Under the hood: Hash tables

[I have a few more posts describing what’s going on “under the hood.” I hope you’re finding this interesting… but what I’m really hoping for is to find commenters who are ready to discuss/critique what they’d like to see from the user-facing features. For instance, how should a counter be drawn in the circuit, and with what inputs/outputs? Or what file format should Toves use?]

Another change “under the hood” in Toves is a move away from hash tables. Logisim uses hash tables liberally: For the circuit under simulation, there is one hash table that maps locations to the values stored at those, and there is another hash table that maps circuit components to their individual state (for components that have state, like flip-flops). And there are several hash tables beyond that.
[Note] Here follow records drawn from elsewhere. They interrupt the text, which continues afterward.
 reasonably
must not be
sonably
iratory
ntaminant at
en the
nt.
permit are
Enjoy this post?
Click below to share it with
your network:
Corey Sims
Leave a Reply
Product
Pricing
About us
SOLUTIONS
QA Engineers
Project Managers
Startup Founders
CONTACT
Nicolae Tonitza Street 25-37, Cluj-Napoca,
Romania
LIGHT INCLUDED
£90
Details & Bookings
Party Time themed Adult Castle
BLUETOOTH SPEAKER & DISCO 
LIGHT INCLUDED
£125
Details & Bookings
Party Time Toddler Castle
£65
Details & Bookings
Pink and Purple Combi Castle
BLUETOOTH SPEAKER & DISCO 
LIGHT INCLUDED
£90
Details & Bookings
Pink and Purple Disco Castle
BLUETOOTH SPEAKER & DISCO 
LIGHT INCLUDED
I believe a large fraction of Logisim’s simulation time is spent in hash table lookups, and so Toves is much more careful in avoiding hash tables. For example, stylistically it’s tempting to have a hash table mapping each “node” to its current “value,” since the current value is conceptually not a property of the node. But it’s more efficient for each node to have a mutable field saying what its value is. (Actually, Toves groups linked nodes together into “subnets,” and each node has a mutable field saying what subnet it belongs to; the subnet is actually where the value is stored.) To look up a node’s value, it has only to dereference a couple of pointers, which should be far faster than a hash table lookup.

In fact, right now the simulation engine in Toves includes just two hash tables. (More could easily be added as more features are added – two big missing features that potentially will involve substantial edits to the simulation engine are subcircuits and splitters.) One of these hash tables is used to track which subnets have changed in the current time step, so that subnets’ values aren’t re-computed when the result is guaranteed to be the same. Another tracks which components have seen their inputs changed, so that we don’t ask the components to recompute their output values.

As I write this, I believe each of these remaining two hash tables could be replaced with an array-backed list accompanied by a boolean flag in the subnet/instance indicating whether it is already in the list. That should be more efficient (though there are potential problems with this for a multithreaded implementation to take advantage of multicore computation, which is something that I hope in the vague future to tackle). I plan to look into that after adding subcircuits and splitters.